8. A batch blend to produce a glass composition useful for forming glass fibers of high heat resistance, comprising:

SiO2 in an amount of about 53.69 weight percent,

Al2O3 in an amount of about 13.84 weight percent,

Na2O in an amount of about 2.79 weight percent,

K2O in an amount of about 0.95 weight percent,

CaO in an amount of about 9.61 weight percent,

MgO in an amount of about 4.71 weight percent,

Fe2O3/FeO in an amount of about 11.87 weight percent,

TiO2 in an amount of about 1.83 weight percent,

Zr2O in an amount of about 0.08 weight percent,

P2O5 in an amount of about 0.32 weight percent, and

MnO in an amount of about 0.27 weight percent.
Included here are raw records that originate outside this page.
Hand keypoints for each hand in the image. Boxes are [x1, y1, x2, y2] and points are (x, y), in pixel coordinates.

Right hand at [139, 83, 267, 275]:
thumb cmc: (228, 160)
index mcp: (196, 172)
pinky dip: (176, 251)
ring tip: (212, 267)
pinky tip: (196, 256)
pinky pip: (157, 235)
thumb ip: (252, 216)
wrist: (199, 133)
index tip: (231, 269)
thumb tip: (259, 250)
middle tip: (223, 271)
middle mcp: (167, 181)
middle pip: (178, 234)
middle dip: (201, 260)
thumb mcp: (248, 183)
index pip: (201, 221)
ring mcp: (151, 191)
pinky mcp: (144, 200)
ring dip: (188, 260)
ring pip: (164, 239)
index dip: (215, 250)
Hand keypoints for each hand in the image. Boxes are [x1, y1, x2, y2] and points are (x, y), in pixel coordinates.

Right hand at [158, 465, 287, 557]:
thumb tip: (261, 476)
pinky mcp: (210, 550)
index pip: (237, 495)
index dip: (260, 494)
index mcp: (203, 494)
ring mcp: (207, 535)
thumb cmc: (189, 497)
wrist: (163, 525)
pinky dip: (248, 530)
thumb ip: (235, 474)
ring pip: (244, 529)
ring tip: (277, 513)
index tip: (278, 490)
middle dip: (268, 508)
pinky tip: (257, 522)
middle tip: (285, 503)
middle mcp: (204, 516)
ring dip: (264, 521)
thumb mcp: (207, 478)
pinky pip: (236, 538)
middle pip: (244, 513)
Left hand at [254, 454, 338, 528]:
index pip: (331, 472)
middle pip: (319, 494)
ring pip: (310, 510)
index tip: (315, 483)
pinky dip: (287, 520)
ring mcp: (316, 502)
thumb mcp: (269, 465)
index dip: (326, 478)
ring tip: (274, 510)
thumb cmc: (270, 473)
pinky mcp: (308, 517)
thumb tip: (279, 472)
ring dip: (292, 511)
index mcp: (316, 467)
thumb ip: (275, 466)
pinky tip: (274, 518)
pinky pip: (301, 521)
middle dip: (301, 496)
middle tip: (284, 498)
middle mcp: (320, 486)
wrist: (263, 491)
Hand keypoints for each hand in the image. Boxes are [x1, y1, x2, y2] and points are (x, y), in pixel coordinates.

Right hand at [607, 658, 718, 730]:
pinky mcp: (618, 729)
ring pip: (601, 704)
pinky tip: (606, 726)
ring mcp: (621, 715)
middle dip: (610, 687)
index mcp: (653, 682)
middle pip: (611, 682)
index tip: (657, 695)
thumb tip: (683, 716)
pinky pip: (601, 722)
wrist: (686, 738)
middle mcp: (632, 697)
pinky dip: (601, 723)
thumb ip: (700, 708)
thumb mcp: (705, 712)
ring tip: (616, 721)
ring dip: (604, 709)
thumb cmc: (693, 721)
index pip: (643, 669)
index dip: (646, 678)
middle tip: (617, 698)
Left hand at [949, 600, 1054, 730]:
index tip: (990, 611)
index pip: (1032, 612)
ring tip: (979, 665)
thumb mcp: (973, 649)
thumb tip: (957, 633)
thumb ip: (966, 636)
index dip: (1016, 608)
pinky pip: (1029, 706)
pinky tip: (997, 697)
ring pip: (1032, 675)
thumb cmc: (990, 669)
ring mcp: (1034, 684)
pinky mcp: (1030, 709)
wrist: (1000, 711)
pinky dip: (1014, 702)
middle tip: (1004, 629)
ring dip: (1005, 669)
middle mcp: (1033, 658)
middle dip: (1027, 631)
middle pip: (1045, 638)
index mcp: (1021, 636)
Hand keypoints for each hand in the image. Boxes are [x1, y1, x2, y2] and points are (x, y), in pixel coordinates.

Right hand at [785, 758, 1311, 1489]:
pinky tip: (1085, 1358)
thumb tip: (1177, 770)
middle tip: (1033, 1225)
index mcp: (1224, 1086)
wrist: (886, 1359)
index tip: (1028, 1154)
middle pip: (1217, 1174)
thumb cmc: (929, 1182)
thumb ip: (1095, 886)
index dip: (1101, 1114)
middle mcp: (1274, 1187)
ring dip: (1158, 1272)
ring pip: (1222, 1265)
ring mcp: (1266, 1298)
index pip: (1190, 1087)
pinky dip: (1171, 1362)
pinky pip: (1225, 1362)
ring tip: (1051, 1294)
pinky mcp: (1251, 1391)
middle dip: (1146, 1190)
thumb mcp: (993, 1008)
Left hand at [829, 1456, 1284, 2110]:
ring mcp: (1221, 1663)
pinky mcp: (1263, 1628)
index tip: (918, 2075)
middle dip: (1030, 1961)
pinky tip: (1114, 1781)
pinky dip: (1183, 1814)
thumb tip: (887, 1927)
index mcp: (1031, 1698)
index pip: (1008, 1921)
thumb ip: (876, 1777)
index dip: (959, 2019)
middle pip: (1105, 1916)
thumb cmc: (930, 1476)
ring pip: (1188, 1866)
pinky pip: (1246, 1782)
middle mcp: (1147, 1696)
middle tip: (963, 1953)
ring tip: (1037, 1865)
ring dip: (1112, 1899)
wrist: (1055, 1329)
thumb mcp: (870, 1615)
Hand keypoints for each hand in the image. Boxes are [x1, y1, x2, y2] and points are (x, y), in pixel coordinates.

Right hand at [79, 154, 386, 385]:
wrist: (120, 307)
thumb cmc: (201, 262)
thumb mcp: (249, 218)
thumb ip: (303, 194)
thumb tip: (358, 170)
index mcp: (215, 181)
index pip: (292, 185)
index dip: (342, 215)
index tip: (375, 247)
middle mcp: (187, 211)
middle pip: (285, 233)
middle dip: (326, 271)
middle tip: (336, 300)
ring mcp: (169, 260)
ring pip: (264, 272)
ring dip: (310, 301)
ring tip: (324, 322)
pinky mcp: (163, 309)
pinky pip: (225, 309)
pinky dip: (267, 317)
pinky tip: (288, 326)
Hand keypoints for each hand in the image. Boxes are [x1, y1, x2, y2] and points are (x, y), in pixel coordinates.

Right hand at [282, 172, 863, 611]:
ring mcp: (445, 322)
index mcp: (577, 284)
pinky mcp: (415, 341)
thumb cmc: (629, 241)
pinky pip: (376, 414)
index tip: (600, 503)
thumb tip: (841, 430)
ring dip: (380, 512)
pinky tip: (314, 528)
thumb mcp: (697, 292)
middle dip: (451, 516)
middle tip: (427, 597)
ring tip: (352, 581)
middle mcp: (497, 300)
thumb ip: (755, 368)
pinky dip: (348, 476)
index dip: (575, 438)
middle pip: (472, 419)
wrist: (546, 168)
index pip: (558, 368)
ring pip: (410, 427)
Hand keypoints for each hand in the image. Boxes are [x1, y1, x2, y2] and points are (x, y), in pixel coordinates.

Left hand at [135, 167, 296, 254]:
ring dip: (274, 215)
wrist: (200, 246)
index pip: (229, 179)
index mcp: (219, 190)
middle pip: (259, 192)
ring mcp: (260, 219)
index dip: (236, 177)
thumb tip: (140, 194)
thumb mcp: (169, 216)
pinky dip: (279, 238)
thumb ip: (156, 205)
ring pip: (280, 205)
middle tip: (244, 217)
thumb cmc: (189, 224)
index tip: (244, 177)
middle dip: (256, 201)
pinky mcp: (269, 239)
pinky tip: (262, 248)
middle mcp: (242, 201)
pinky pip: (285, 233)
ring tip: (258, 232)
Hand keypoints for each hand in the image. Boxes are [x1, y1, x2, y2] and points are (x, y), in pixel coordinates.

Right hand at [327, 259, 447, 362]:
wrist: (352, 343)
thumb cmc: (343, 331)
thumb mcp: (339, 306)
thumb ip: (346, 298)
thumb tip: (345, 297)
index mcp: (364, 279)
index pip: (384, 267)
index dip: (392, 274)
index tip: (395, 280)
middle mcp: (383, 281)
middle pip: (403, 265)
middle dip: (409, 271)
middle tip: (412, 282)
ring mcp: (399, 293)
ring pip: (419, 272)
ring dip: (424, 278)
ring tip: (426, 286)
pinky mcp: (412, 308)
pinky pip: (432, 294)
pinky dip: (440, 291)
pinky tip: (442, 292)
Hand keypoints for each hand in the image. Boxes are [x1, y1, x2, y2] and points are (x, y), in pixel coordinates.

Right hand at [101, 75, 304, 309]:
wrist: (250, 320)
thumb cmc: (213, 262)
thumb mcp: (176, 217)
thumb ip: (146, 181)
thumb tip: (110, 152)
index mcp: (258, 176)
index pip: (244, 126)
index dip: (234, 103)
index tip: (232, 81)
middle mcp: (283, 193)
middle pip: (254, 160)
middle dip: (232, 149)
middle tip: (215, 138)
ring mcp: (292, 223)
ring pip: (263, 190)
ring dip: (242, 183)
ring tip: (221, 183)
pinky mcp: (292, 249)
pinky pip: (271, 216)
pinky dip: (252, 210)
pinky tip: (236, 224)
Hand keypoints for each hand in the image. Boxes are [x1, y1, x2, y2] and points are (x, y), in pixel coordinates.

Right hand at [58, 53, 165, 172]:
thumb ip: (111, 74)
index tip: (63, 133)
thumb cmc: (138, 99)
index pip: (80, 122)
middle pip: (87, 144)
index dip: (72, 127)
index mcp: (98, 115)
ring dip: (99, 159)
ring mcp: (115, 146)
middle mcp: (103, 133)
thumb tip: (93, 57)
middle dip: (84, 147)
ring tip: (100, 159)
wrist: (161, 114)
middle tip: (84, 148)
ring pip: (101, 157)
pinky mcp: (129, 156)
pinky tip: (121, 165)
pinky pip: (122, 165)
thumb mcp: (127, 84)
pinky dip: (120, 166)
9. A batch blend to produce a glass composition useful for forming glass fibers of high heat resistance, comprising:

SiO2 in an amount of about 55.25 weight percent,

Al2O3 in an amount of about 18.25 weight percent,

Na2O in an amount of about 2.30 weight percent,

K2O in an amount of about 1.80 weight percent,

CaO in an amount of about 8.38 weight percent,

MgO in an amount of about 3.97 weight percent,

Fe2O3/FeO in an amount of about 8.50 weight percent,

TiO2 in an amount of about 1.09 weight percent,

Zr2O in an amount of about 0.31 weight percent,

P2O5 in an amount of about 0.20 weight percent, and

MnO in an amount of about 0.18 weight percent.

10. A batch blend to produce a glass composition useful for forming glass fibers of high heat resistance, comprising:

SiO2 in an amount of about 67.55 weight percent,

Al2O3 in an amount of about 9.76 weight percent,

Na2O in an amount of about 1.96 weight percent,

K2O in an amount of about 0.67 weight percent,

CaO in an amount of about 6.74 weight percent,

MgO in an amount of about 3.30 weight percent,

Fe2O3/FeO in an amount of about 8.32 weight percent,

TiO2 in an amount of about 1.28 weight percent,

Zr2O in an amount of about 0.01 weight percent,

P2O5 in an amount of about 0.22 weight percent, and

MnO in an amount of about 0.19 weight percent.

11. The batch blend of claim 10, wherein the resulting composition is essentially free of Zr2O.

12. A batch blend to produce a glass composition useful for forming glass fibers of high heat resistance, comprising:

SiO2 in an amount of about 70.02 weight percent,

Al2O3 in an amount of about 10.14 weight percent,

Na2O in an amount of about 2.03 weight percent,

K2O in an amount of about 0.01 weight percent,

CaO in an amount of about 6.53 weight percent,

MgO in an amount of about 4.26 weight percent,

Fe2O3/FeO in an amount of about 5.26 weight percent,

TiO2 in an amount of about 1.33 weight percent,

Zr2O in an amount of about 0 weight percent,

P2O5 in an amount of about 0 weight percent, and

MnO in an amount of about 0 weight percent.